This creates an **editable module**, and looks in the current directory for a file called `setup.py` to indicate the module name and location

This lets you easily use your code in notebooks and other scripts, and avoids any `sys.path.append` silliness

### ASIDE: Semantic Versioning

Semantic versioning (or *semver*), refers to the convention of versioning with a triple:

    MAJOR.MINOR.PATCH

With the following convention: when releasing new versions, increment the:

*    MAJOR version when you make **incompatible API changes**,
*    MINOR version when you **add functionality** in a backwards-compatible manner, and
*    PATCH version when you make backwards-compatible **bug fixes**.

If you have no other plan, this is a great convention to follow.

For an obscene amount of detail on this concept, see https://semver.org/

### Exercise 11:
* add your favorite utility function to `src/utils`
* increment the version number of the editable package (do this in `setup.py`)
* run `make requirements` (required if you added dependencies for your utility function)
* import your utility function and run it from this notebook

In [None]:
# A handy magic that allows us to edit modules and have them stay up to date in the notebook.
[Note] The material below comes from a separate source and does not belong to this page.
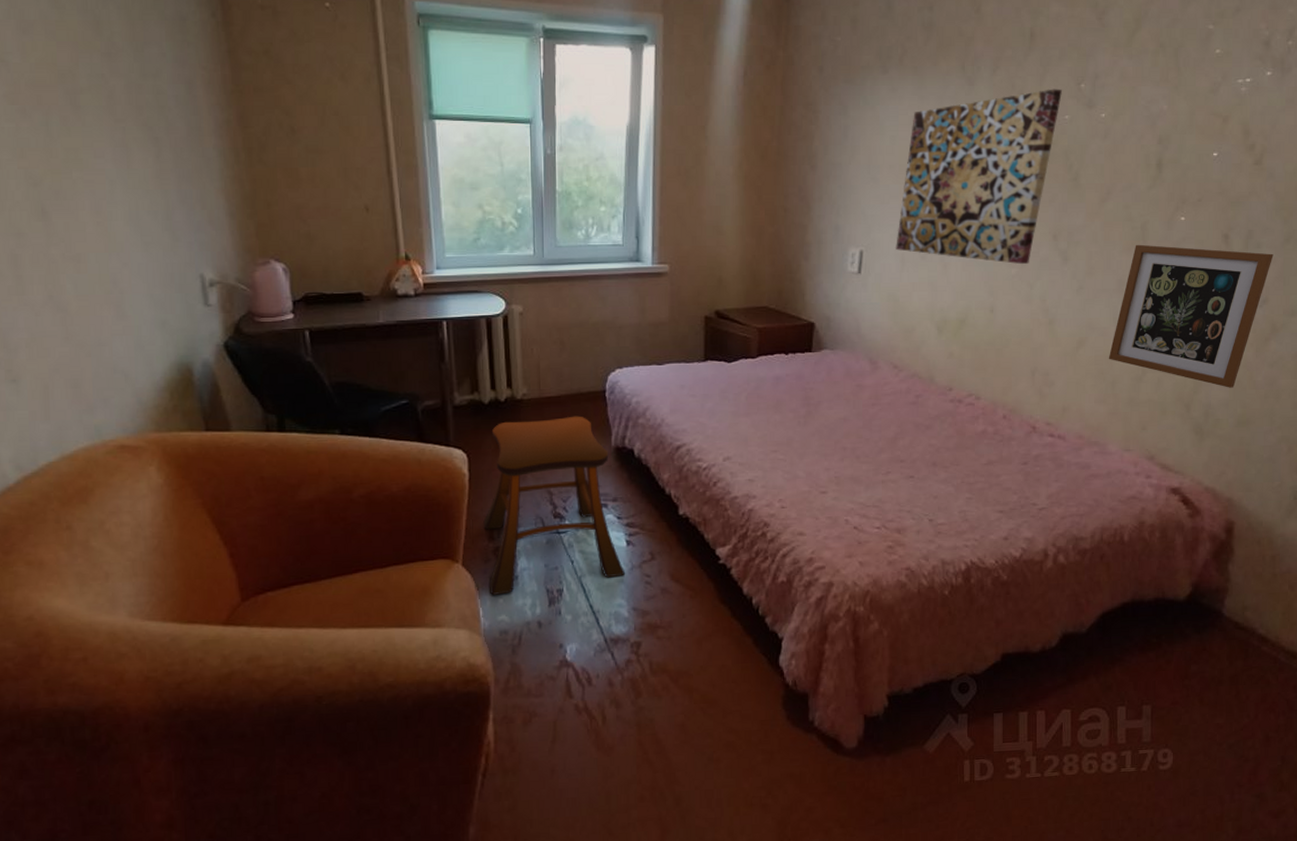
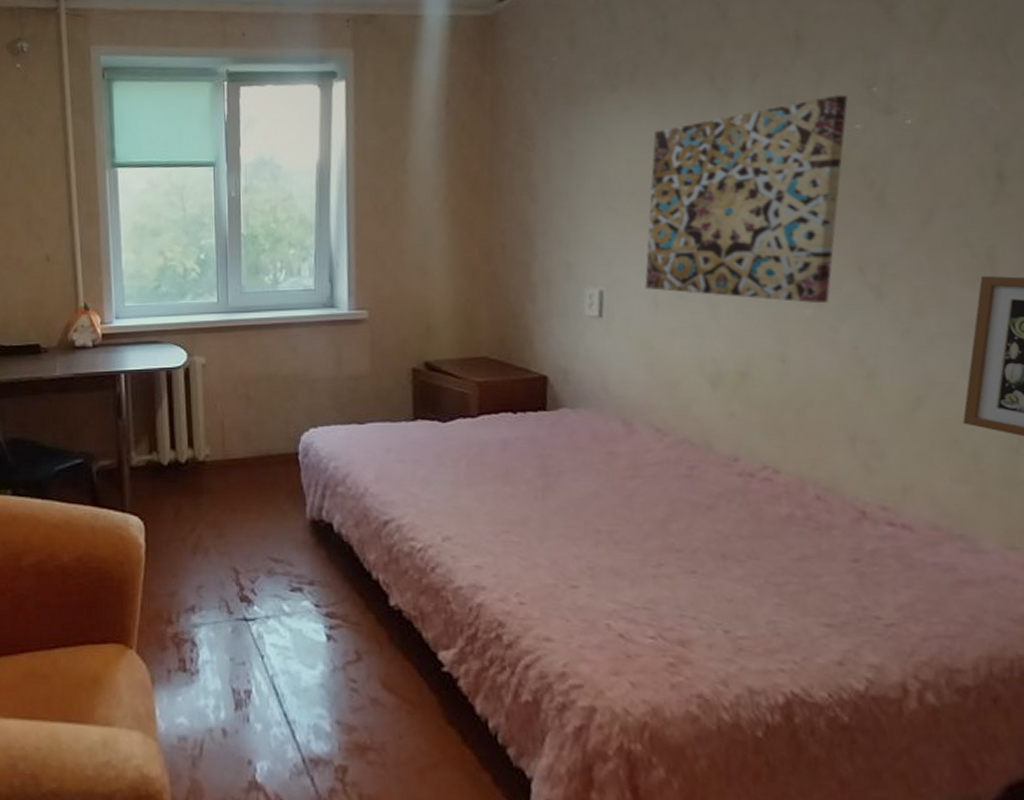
stool: present [483,416,625,595] -> none [160,481,325,692]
In this case, src.
%load_ext autoreload
%autoreload 2

## Testing: doctest, pytest, coverage


Python has built in testing frameworks via:
* doctests:https://docs.python.org/3/library/doctest.html#module-doctest
* unittest: https://docs.python.org/3/library/unittest.html

Additionally, you'll want to make regular use of:
* pytest: https://docs.pytest.org/en/latest/
* pytest-cov: https://pypi.org/project/pytest-cov/
* hypothesis: https://hypothesis.readthedocs.io/en/latest

Cookiecutter (vanilla flavoured) comes witha setup for the `tox` testing framework built in.
* https://tox.readthedocs.io/en/latest/

### Exercise 12:

Add a `make test` target to your makefile that:
* runs doctests
* runs pytest unit tests
* (extra credit) Displays test coverage results
    
When you run `make test`, you will find tests that will fail in `src/test_example.py`. Fix them in the next exercise.

In [None]:
!cd .. && make test

***Note:*** `make test` is normally functionality built into `cookiecutter-easydata`. We're building it from scratch here for the sake of practice.

### Exercise 13:
Fix the failing tests

In [None]:
# Should pass all tests now!
!cd .. && make test

### Exercise 14:
* Check in all your changes to git
* Merge them into your master branch via a PR in GitHub

In [None]:
!git status